I'm reading The Lightness of Being by Frank Wilczek.

In a footnote talking about screening of a (real) positive charge by virtual particles (p47), he says "Thus the force falls off faster than 1 over the distance squared, as you'd have without screening" (by virtual particles).

How then, when we do experiments in the lab, do we find an inverse square law for (real) charges?

 

[vanhees71]

Frank Wilczek refers to QED here, and QED is under most circumstances involving a few elementary particles perturbative. The relevant coupling is the fine-structure constant $$\alpha \approx 1/137$$ and thus very small. Thus, quantum effects are very small. Here, Wilczek talks about the vacuum fluctuations of the electromagnetic field. The leading-order result is an electron-positron loop of the photon selfenergy. This means that a virtual electron-positron pair is excited and reabsorped by the same photon.

In empty space, you cannot observe this tiny effect, but if you bring in a real charge (say an electron), you find tiny changes to Coulomb's Law, i.e., the electrostatic potential doesn't go like $$1/r$$ but, in case of the Abelian gauge theory QED, is screened. With a grain of salt you can interpret this as a cloud of virtual electron-positron pairs, which shield the bare electric charge of the electron.

The main effect is that the electromagnetic coupling, i.e., the fine-structure constant becomes dependent on the momentum scale with which a charge is probed. E.g. from electron-positron scattering at high energies (around the Z-boson mass of about 90 GeV), you measure a fine-structure constant of about 1/128. The reason is that at higher energies you probe the charges of electron and positron at smaller distances, and thus their charge appears less "screened" by the virtual charge cloud than at very low energies, where von usually gives the value of 1/137, relevant for atomic physics.

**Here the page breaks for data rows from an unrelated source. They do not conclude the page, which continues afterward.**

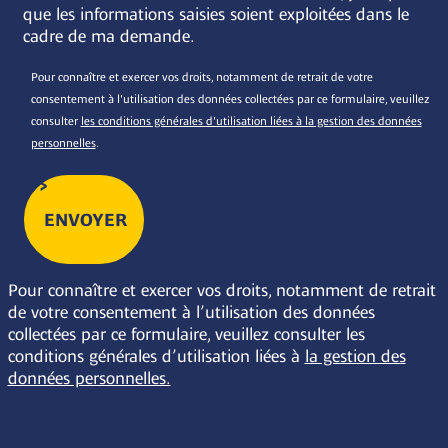
que les informations saisies soient exploitées dans le
cadre de ma demande.
Pour connaître et exercer vos droits, notamment de retrait de votre
consentement à l'utilisation des données collectées par ce formulaire, veuillez
consulter
les conditions générales d'utilisation liées à la gestion des données
personnelles
.
Pour connaître et exercer vos droits, notamment de retrait
de votre consentement à l’utilisation des données
collectées par ce formulaire, veuillez consulter les
conditions générales d’utilisation liées à
la gestion des
données personnelles.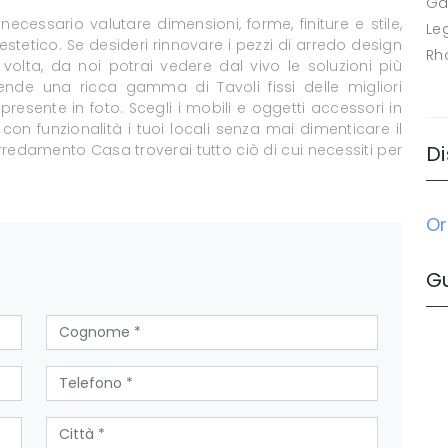
Ga
necessario valutare dimensioni, forme, finiture e stile,
Le
stetico. Se desideri rinnovare i pezzi di arredo design
Rh
volta, da noi potrai vedere dal vivo le soluzioni più
ende una ricca gamma di Tavoli fissi delle migliori
resente in foto. Scegli i mobili e oggetti accessori in
on funzionalità i tuoi locali senza mai dimenticare il
Arredamento Casa troverai tutto ciò di cui necessiti per
Di
Or
G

Now, the interesting thing is that non-abelian gauge theories can show the opposite behavior: In QCD, which is a non-abelian gauge theory based on the color SU(3) gauge-symmetry group. There the same calculation (one loop) of the gluon self-energy leads to the conclusion that due to the self-interaction of gluons (i.e., gluons are color-charged contrary to the photons in QED which are uncharged) the strong fine-structure constant becomes smaller at higher energy-momentum scales. This is known as asymptotic freedom and has been discovered by Wilczek and Gross and independently by Politzer. For this very important discovery all three received the Nobel Prize in Physics 2004.